Alongside this, you'll bring the following:
- A highly self-motivated individual with positive mindset & can-do attitude, and a strong believer of “Security as an enabler” to support business growth.
- Expert knowledge and hand-on implementation experience specific to Enterprise security (Network & Infrastructure Security, Application Security, Secure Cloud & Mobility (IaaS, PaaS, SaaS, CDN), Data/Database Security, etc.)
- Strong understanding of IT Security Controls (FW/IPS/IDS/DDOS, NGAV/EDR/MDR, Identifty Access Management, User Behaviour Analytics, Data Loss Prevention, Secure SDLC, Secure Cloud implementation, etc.)
- Practical knowledge of industry standard frameworks (ISO 2700x, NIST, ITIL, etc.), best practices (CIS, SANs, OWASP, CSA) and regulations (PCI DSS, GDPR, China CSL, etc).
- Expert knowledge of security tools, techniques and best practice within enterprise environments.
- Expert knowledge of current industry security threats, challenges and mitigation techniques.
- Expert knowledge of DevOps practices and embedding security in the software development life-cycle.
- Demonstrable experience of implementing Threat & Vulnerability and Security Analytics services in large organization.
- Demonstrable experience of supporting project teams with high and low-level security consultancy, design and delivery, with a wide-ranging understanding of security considerations across key technologies across market-leading solutions in Network, OS, SaaS applications, public cloud, etc.
- Demonstrable experience of developing strong partnerships across senior management teams within complex businesses, you'll possess the strength of character and conviction to make tough decisions when required.
- Ability to evaluate & articulate risks, develop consensus, raise awareness and provide thoughtfully considered security solutions to various key business stakeholders.

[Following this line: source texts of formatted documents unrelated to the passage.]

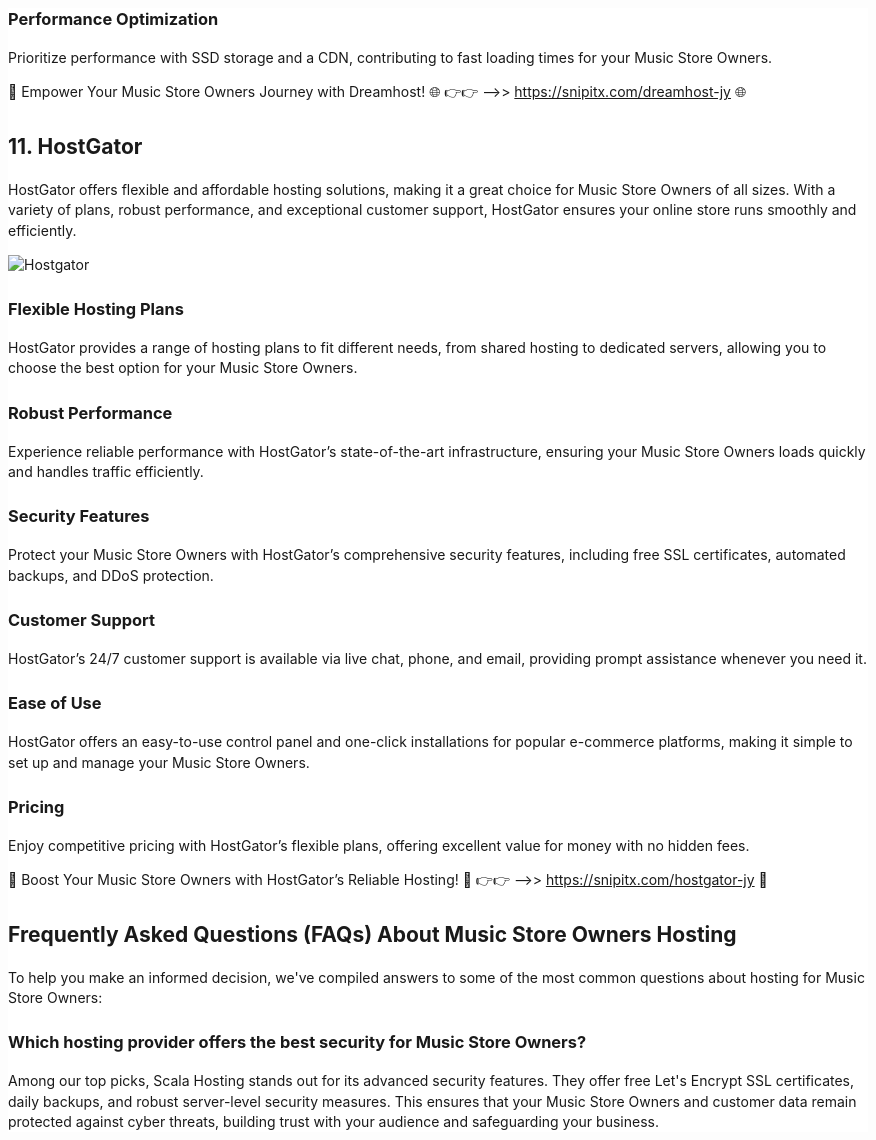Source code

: ### Performance Optimization
Prioritize performance with SSD storage and a CDN, contributing to fast loading times for your Music Store Owners.

🚀 Empower Your Music Store Owners Journey with Dreamhost! 🌐
👉👉 -->> https://snipitx.com/dreamhost-jy 🌐

## 11. HostGator

HostGator offers flexible and affordable hosting solutions, making it a great choice for Music Store Owners of all sizes. With a variety of plans, robust performance, and exceptional customer support, HostGator ensures your online store runs smoothly and efficiently.

![Hostgator](https://i.imgur.com/SNC0dSu.jpeg "Hostgator Hosting")

### Flexible Hosting Plans
HostGator provides a range of hosting plans to fit different needs, from shared hosting to dedicated servers, allowing you to choose the best option for your Music Store Owners.

### Robust Performance
Experience reliable performance with HostGator’s state-of-the-art infrastructure, ensuring your Music Store Owners loads quickly and handles traffic efficiently.

### Security Features
Protect your Music Store Owners with HostGator’s comprehensive security features, including free SSL certificates, automated backups, and DDoS protection.

### Customer Support
HostGator’s 24/7 customer support is available via live chat, phone, and email, providing prompt assistance whenever you need it.

### Ease of Use
HostGator offers an easy-to-use control panel and one-click installations for popular e-commerce platforms, making it simple to set up and manage your Music Store Owners.

### Pricing
Enjoy competitive pricing with HostGator’s flexible plans, offering excellent value for money with no hidden fees.

🌟 Boost Your Music Store Owners with HostGator’s Reliable Hosting! 🚀
👉👉 -->> https://snipitx.com/hostgator-jy 🚀

## Frequently Asked Questions (FAQs) About Music Store Owners Hosting

To help you make an informed decision, we've compiled answers to some of the most common questions about hosting for Music Store Owners:

### Which hosting provider offers the best security for Music Store Owners? 
Among our top picks, Scala Hosting stands out for its advanced security features. They offer free Let's Encrypt SSL certificates, daily backups, and robust server-level security measures. This ensures that your Music Store Owners and customer data remain protected against cyber threats, building trust with your audience and safeguarding your business.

- Ability to translate and distil complex technical information across all levels of the organisation as required for the audience.
- Ability to effectively develops and manages all defined communication channels and relationship management with diverse stakeholder groups.
- Ability to lead and manage a specialist based, high performing and multicultural team.Ability to think “out of box” to identify security weakness and use “security analytics” technique (e.g. visualization) to influence risk mitigation improvement.
Our culture is unique. It's not easy or comfortable. It's certainly not for everyone, but if you thrive on challenge and are excited by change – it could be for you.